La Sociedad para la Conservación de la Biodiversidad de Maldonado, con base en el Jagüel, Maldonado, explicó en un comunicado que continuará con la rehabilitación de otras especies que no demanden el tipo de instalación que precisan los pingüinos. Según informó la ONG, la pequeña piscina con la que cuentan desde 2008 está ocupada por cachorros de leones marinos en recuperación y no puede compartirse.

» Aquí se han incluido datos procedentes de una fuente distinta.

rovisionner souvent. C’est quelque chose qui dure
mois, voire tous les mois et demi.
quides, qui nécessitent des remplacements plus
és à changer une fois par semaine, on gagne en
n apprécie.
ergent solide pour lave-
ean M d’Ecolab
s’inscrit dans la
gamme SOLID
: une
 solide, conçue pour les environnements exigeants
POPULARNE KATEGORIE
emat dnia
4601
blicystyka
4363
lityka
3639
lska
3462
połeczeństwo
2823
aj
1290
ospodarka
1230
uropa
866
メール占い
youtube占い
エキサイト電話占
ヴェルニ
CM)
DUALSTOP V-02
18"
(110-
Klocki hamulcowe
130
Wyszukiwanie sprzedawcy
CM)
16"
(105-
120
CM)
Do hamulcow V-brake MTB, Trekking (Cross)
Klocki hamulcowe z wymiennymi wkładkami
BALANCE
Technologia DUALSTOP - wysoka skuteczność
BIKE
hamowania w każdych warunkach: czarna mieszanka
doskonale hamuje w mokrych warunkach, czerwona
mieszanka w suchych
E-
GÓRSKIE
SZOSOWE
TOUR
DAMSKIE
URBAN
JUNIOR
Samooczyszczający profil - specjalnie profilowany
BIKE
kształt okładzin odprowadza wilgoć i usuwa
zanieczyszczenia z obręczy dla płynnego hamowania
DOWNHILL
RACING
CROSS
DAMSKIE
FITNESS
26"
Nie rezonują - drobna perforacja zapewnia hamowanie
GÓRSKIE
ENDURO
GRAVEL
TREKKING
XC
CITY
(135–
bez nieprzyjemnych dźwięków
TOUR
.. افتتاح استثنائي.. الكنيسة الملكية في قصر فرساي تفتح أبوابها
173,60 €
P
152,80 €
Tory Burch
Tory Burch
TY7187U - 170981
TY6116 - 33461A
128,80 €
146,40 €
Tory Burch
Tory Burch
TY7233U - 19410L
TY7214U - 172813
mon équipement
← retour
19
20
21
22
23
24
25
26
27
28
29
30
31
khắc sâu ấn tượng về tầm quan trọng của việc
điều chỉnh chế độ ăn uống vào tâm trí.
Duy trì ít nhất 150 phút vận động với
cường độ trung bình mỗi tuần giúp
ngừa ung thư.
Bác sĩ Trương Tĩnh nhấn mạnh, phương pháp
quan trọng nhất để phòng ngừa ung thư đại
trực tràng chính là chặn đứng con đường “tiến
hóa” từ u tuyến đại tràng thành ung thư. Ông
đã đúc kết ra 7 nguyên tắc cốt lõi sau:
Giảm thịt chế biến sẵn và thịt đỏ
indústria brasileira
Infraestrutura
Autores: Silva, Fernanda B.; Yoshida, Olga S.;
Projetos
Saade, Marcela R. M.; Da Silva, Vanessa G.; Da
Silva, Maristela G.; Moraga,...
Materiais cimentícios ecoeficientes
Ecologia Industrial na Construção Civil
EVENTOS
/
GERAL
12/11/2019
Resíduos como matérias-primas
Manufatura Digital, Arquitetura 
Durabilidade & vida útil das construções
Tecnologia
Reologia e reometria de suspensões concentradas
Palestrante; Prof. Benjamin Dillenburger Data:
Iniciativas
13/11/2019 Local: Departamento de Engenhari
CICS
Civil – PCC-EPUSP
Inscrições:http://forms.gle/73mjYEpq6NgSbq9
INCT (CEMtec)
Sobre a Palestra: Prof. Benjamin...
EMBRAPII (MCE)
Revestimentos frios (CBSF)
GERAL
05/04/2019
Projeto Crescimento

“Socobioma pide la autorización para llevar a cabo las mejoras en el espacio que se nos cedió en comodato”, indicó la ONG en el comunicado. En concreto, pidió un lugar de entre 300 y 1.000 metros cuadrados para instalar las piscinas que esperan para ser ubicadas “desde hace tiempo”. Agregó que, si bien está dispuesta a seguir ayudando, no cuenta con los recursos suficientes para comprar un terreno.

En tanto, otra ONG fernandina, SOS Rescate Fauna Marina, se hizo cargo del pequeño pingüino. Y seguramente reciba a los que sigan a este, desde ahora hasta junio. Según contó el director de la ONG ubicada en Punta Colorada, Richard Tesore, el pichón estaba “bastante activo” a pesar de estar cubierto de hidrocarburos, lo que les suele dar ese “aspecto de borrachos” y de desorientación.

Tesore comentó que la cantidad de pingüinos que quedan varados en costas uruguayas varía cada año, pero que suelen ser entre 80 y 300. No obstante, aseguró que cerca del 90% se rehabilita y es devuelto al mar.

Situación que empeora


En los últimos años, la mortandad de estos animales ha sido “anormal”, dijo la fundadora de Socobioma, la veterinaria Lourdes Casas. En parte, la decisión de no recibir más pingüinos se enmarca en esta preocupación, para la que cual la ONG busca respuestas desde 2011.

Según Casas, desde ese año no solo han llegado más pingüinos de lo usual, sino que además las causas de muerte no han estado claras. Incluso llegaron pingüinos durante el verano, lo que no es común, ya que estos animales migran en otoño.

La veterinaria contó que este verano llegaron 30 ejemplares y que todos murieron unos 15 días después de ser rescatados por Socobioma. Algo similar ocurrió en 2012. Hasta el momento la ONG desconoce las causas de las muertes, ya que estos pingüinos no estaban empetrolados. Pero tampoco cuenta con los recursos para realizar las investigaciones.

En cambio, en 2011 sí se investigó la alta mortandad de pingüinos en costas de Maldonado y Rocha, en un evento que cobró notoriedad nacional. Según Socobioma, unos 10.000 pingüinos aparecieron muertos entre mayo y agosto de ese año. En esa época, la ONG reportó que los animales morían por causas en apariencia neurológicas, “con convulsiones”, explicó Casas. En principio, se sospechó de unas bolsas del agroquímico Frotex derramadas en Pirlápolis, pero pronto se descartó, ya que las muertes se repetían a lo largo de toda la costa.

Fue entonces cuando Socobioma solicitó una investigación a Anatomía Patológica de Facultad de Veterinaria, que junto a otras entidades como Dinara y Renare-MGAP, realizaron necropsias de los animales. Casas afirmó que pidió el estudió para “confirmar” que la causa de las muertes era la intoxicación. En cambio, la investigación no analizó “la concentración de contaminantes en cerebro, músculo o tejido, por lo que no se pudo afirmar ni descartar la opinión” de Casas, explicó la bióloga Natalia Zaldúa, que participó del estudio en 2011.

Por su parte, la veterinaria Graciela Fabiano, de Dinara y Facultad de Veterinaria, dijo que no encontraron nada que “pudiera orientar el diagnóstico”. El informe explicaba que “en suma, la causa más probable de muerte de los animales se deba a inanición”. Es decir, por hambre. Según Fabiano, el aumento en la población de pingüinos y la escasez de alimento, sumado a “una serie de fuertes tormentas” que tuvieron lugar en esa época, podrían explicar las muertes.

Para Casas, se trata de una conclusión “simplista”, que no cree que explique lo que pasó o lo que está pasando. Mientras siguen sin existir estudios que profundicen en el tema, los pingüinos empiezan a llegar otra vez a las costas uruguayas, donde tienen un aliado menos que los ayude a volver sanos a su hogar.

 


Rehabilitar


Socobioma advirtió que, de encontrar un pingüino empetrolado en la playa, no se debe bañar de inmediato “y mucho menos devolverlos al mar” en seguida de bañados. “Esto les causará la muerte, ya que no tienen la pluma de la forma adecuada para protegerlos del frío”.